▶ Set exercise a
Answer these questions using the excerpt on the 20-hour rule, one answer per line, marked the same way.
(i) How many hours of deliberate practice does Kaufman recommend committing to at minimum?
(ii) Into what length of chunks does Kaufman suggest splitting daily practice time?
(iii) Whose work does the concept of deliberate practice originate from?

In The First 20 Hours, skill acquisition expert Josh Kaufman outlines a step-by-step process for mastering the basics of any new skill with only 20 hours of practice. He provides several tips designed to help you get the most out of those 20 hours.

Keep reading to get Kaufman’s advice on leveraging the 20-hour rule of skill acquisition.

The 20-Hour Rule

Once you’ve made your preparations, it’s time to start practicing. To get good at any skill, you must practice it in a real-life context, not merely read about it or watch others do it. Because it’s easy to get frustrated and give up on a skill at the beginning, Kaufman recommends you commit to doing at least 20 hours of deliberate practice. This is the 20-hour rule.

(Shortform note: If basic competence is your goal, then 20 hours of deliberate practice can likely get you there. However, In Poor Charlie’s Almanack, Charles T. Munger writes that if you want to maintain that competency level, you must continue to practice or your new skills will fall into disuse and diminish. This is especially true if you’ve only practiced your skill to basic competency. Skills you’ve mastered fall off more slowly, but with skills you’ve only trained to a basic level of proficiency, you’ll have to practice more frequently to stay at that level.)

Deliberate practice is when you actively work on improving your skill instead of just passively doing things related to the skill, and Kaufman argues that it’s crucial for improvement. When he was learning to type with a different keyboard layout, for example, he found that his typing speed increased when he deliberately worked to improve his technique in focused sessions. However, when he went for a period of time without this deliberate practice, and instead just used his new keyboard for everyday tasks like writing emails, his typing speed didn’t increase.

(Shortform note: The concept of deliberate practice originates from the work of Anders Ericsson. In Peak, Ericsson outlines five principles of deliberate practice that differentiate it from mere repetitive practice: It uses objective ways to measure your performance, is competitive, follows proven techniques and best practices, involves guidance from mentors, and requires hard work and training.)

Kaufman provides several tips for implementing the 20-hour rule.

Tip #1: Break Up Your Practice

Kaufman suggests you spend at least 90 minutes a day practicing your skill. But because practicing for a long time can be frustrating and difficult (especially when you’re starting out), he recommends you split your practice time into 20-minute chunks throughout the day. This allows you to remain focused while also getting in enough practice time.

(Shortform note: In Learning How to Learn, Barbara Oakley and Terrence Sejnowski write that splitting up your focused practice time allows you to employ two modes of thinking: focused thinking and diffuse thinking. During practice, focused thinking helps you study the details of a problem but limits the range of your ideas. When you take a break, you enter diffuse thinking—your brain wanders and connects diverse ideas to come up with creative solutions. By splitting your practice time, you can reap the advantages of both: focused mode helps you absorb the information and diffuse mode allows your brain to process it more fully.)

▶ Record excerpts
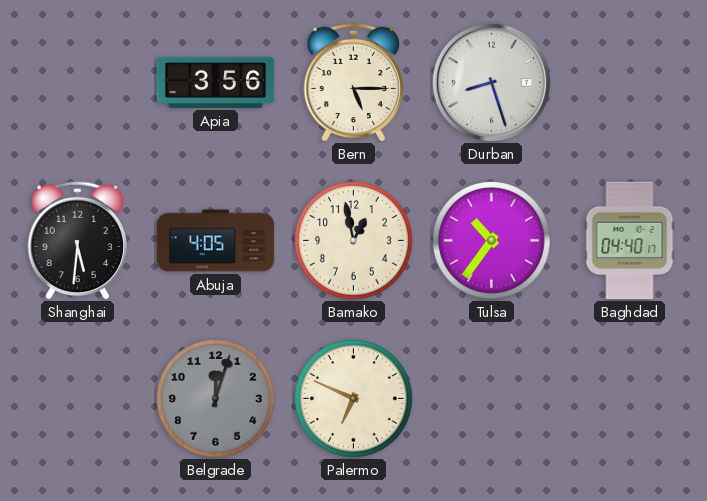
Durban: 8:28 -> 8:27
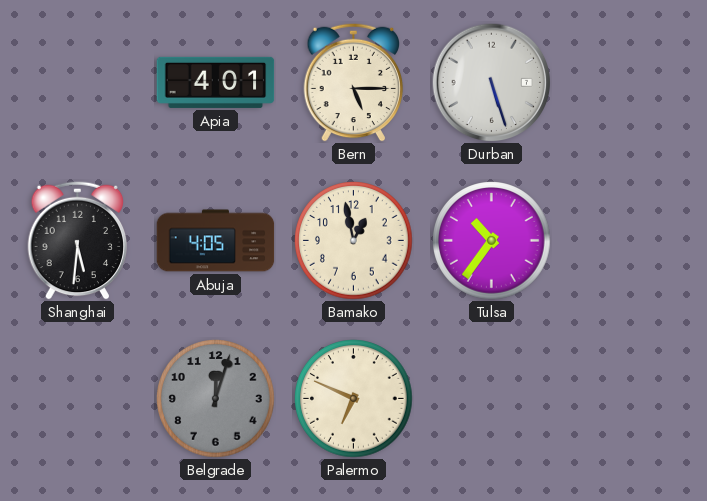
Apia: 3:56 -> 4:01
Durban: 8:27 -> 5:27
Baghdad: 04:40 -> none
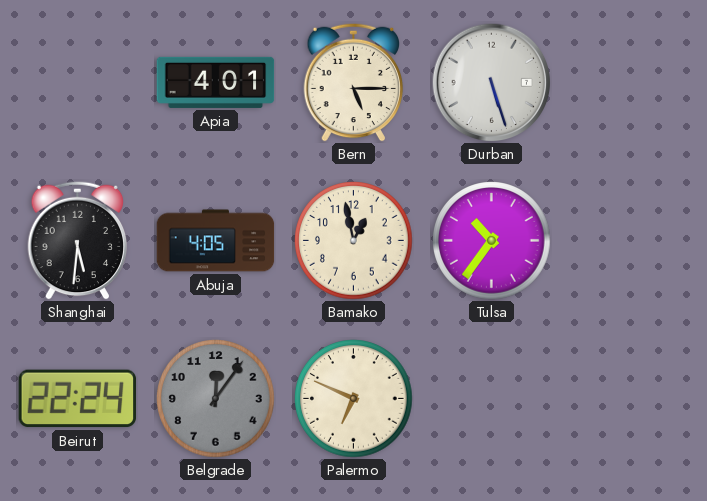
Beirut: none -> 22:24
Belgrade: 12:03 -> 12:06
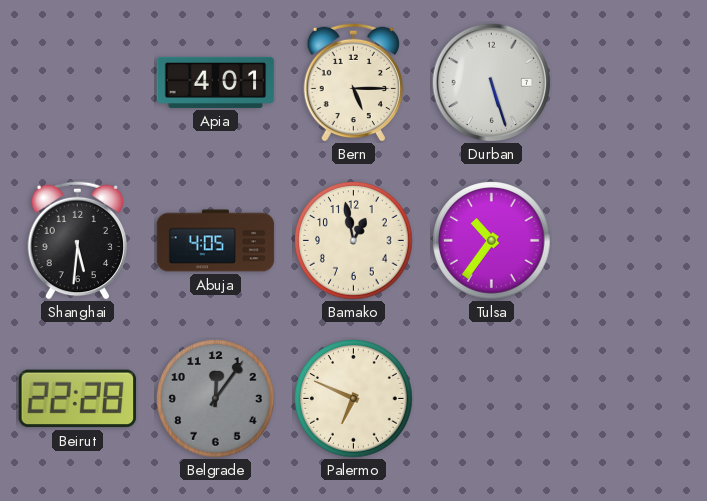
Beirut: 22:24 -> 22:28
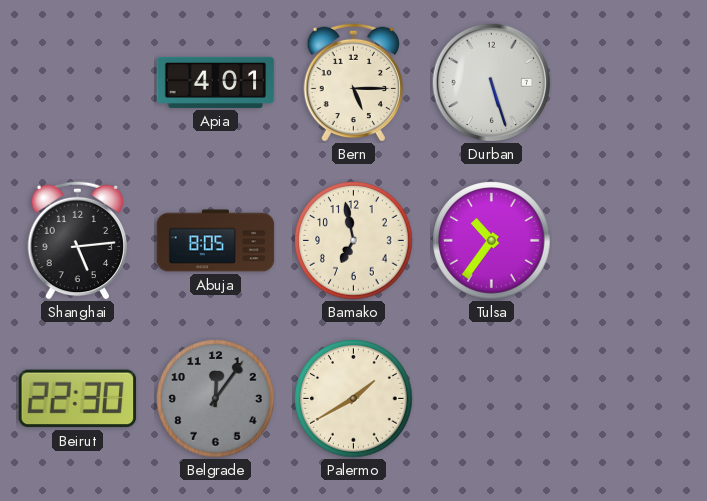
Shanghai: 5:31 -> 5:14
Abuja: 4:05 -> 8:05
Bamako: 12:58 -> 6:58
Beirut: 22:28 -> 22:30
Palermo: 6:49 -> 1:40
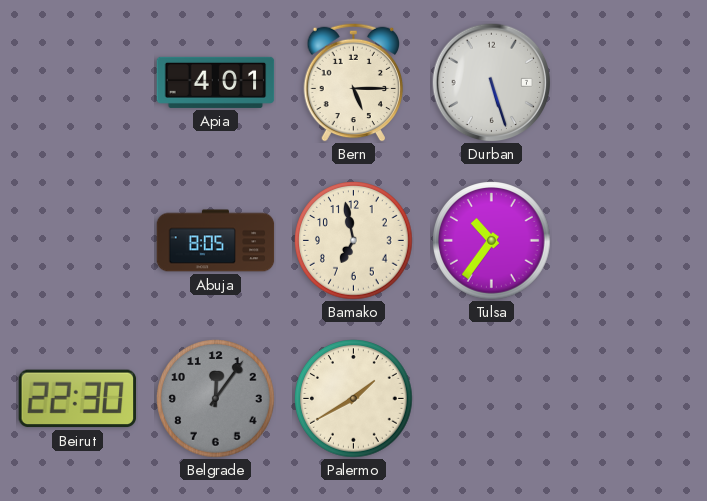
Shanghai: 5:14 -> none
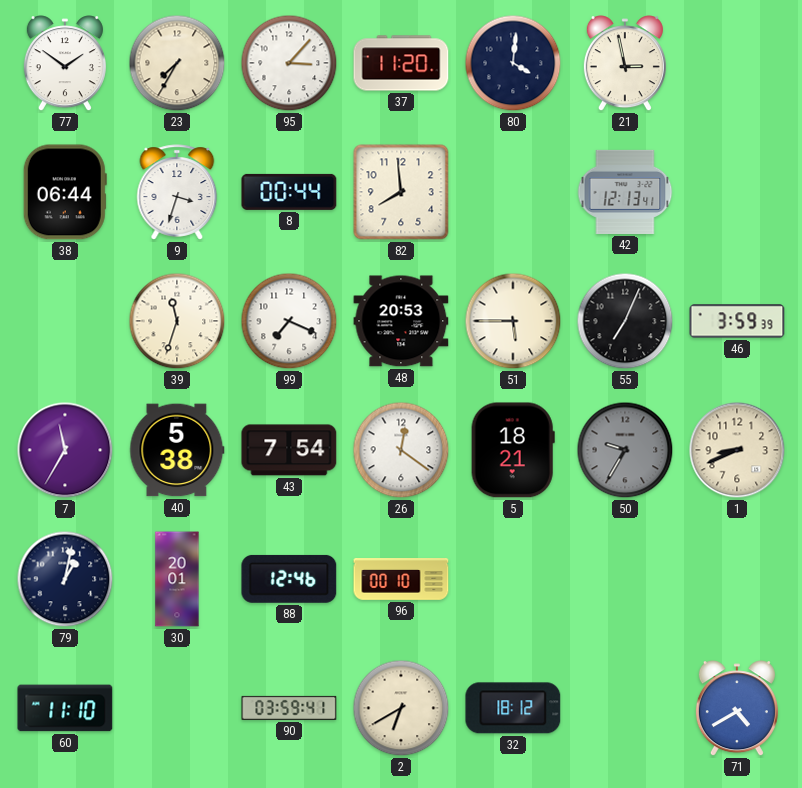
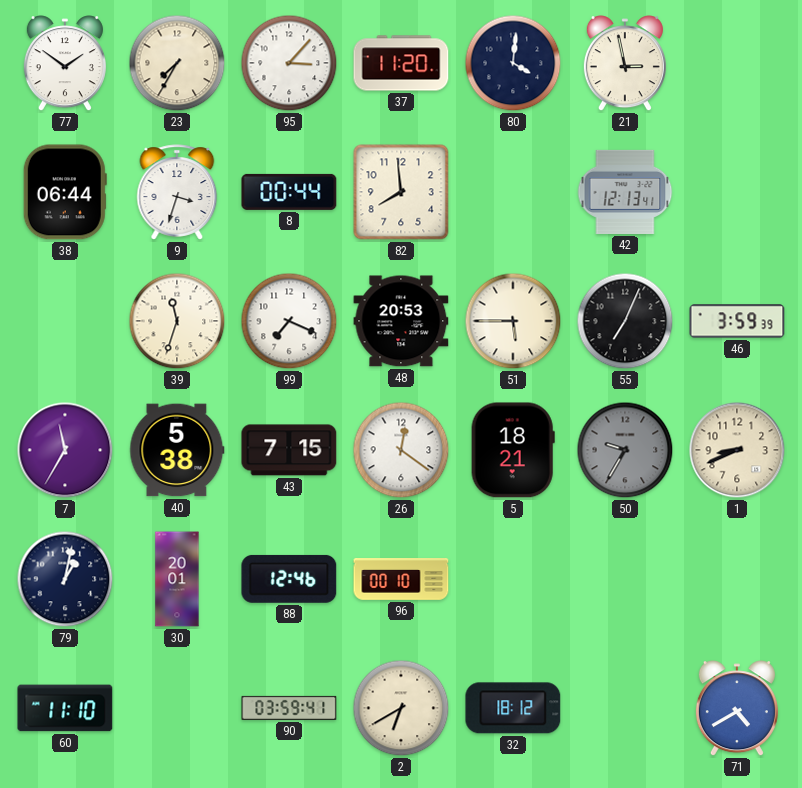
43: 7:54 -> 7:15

▶ Set exercise b
Set down every line of the clock listing above word for word, leaving out the pictures.

▶ Expected answer a
(i) At least 20 hours.
(ii) 20-minute chunks.
(iii) Anders Ericsson.

▶ Expected answer b
Durban: 8:28 -> 8:27
Apia: 3:56 -> 4:01
Durban: 8:27 -> 5:27
Baghdad: 04:40 -> none
Beirut: none -> 22:24
Belgrade: 12:03 -> 12:06
Beirut: 22:24 -> 22:28
Shanghai: 5:31 -> 5:14
Abuja: 4:05 -> 8:05
Bamako: 12:58 -> 6:58
Beirut: 22:28 -> 22:30
Palermo: 6:49 -> 1:40
Shanghai: 5:14 -> none
43: 7:54 -> 7:15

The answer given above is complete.